L’unification conceptuelle du monde à laquelle j’ai assisté dans les réunions internationales, tout cela était profondément réconfortant.

Cela ne veut pas dire qu’il n y a pas de risques ou de dangers colossaux il ne faut pas être naïf. Mais il ne faut pas non plus nier les progrès qui ont été faits.

La plus grande urgence dans nos sociétés serait une pédagogie du changement ?

C’est une manière de résumer les choses à laquelle j’adhérerais tout à fait.

5- Quel est l’évènement de ces dernières années ou la tendance apparue ces dernières années qui vous laisse le plus d’espoir Jean-Claude Trichet ?

J’ai répondu un peu par anticipation,

je crois que nous vivons une période ou le grand programme que nous nous étions fixés après la Seconde Guerre mondiale se réalise petit à petit avec son formidable succès et bien entendu les défis nouveaux qu’il entraîne.

Mais il ne faut pas oublier cette formidable question.

Qu’est ce que vous aimeriez faire passer comme message à vos enfants et à ceux que vous aimez, de toute cette expérience si riche ?

Le monde évolue énormément, l’histoire n’est jamais écrite. Il faut toujours considérer que l’on a une réelle influence sur tout ce qui se passe même si on a l’impression d’être un fétu emporté par tout ce qui se passe. Nous avons chacun à notre niveau une responsabilité beaucoup plus importante que nous ne le soupçonnons.

C’est un message hégélien ? Est-ce que vous pourriez reprendre à votre compte le message de Steve Jobs aux étudiants de Standford en 2005 : « Soyez insatiables, soyez fous, ne soyez pas prisonniers des dogmes qui obligent à vivre en obéissant à la pensée d’autrui ? »

Je n’ai pas l’autorité de Steve Jobs mais j’invite les gens à dire ce qu’ils pensent, ils ont plus souvent raison qu’ils ne le croient. On a ce devoir de dire ce que l’on pense. Et encore une fois, il ne faut pas croire que l’histoire est déjà écrite. C’est une manière de paraphraser Steve Jobs.

canalacademie.com

Commentaires (4)

  1. “absolument indispensable de mener à bien, de manière extrêmement déterminée, et aussi rapidement que possible, l’ensemble des décisions déjà prises pour améliorer la gouvernance de l’économie et des budgets de la zone euro. (…) les mettre en œuvre mais d’aller nettement plus loin. ”

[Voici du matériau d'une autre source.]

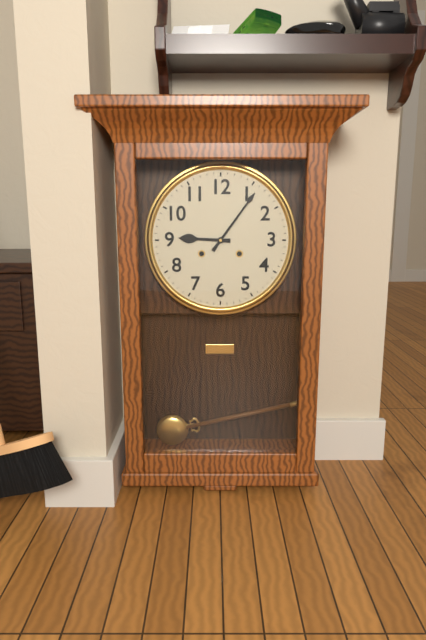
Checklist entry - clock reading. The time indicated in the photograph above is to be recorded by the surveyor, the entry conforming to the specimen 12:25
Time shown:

    Pourquoi faire? Exporter les problèmes de la France aux autres pays?
    Etaler de la merde aux autres pays ne nous sortira pas de nos maux.
    C’est comme les plans banlieue ça ne sert à rien.

  2. “Et nous n’avons pas encore de gouvernance mondiale satisfaisante. ”

    Déjà, à la base, “gouvernance mondiale” et “satisfaisante”, c’est antinomique.

  3. ‘C’est comme les plans banlieue ça ne sert à rien.”

    FAUX. Ca sert à gagner du temps, ainsi “accroissement naturel” des populations immigrées et immigration peuvent se poursuivre jusqu’au but ultime : l’avènement de l’homme “nouveau”.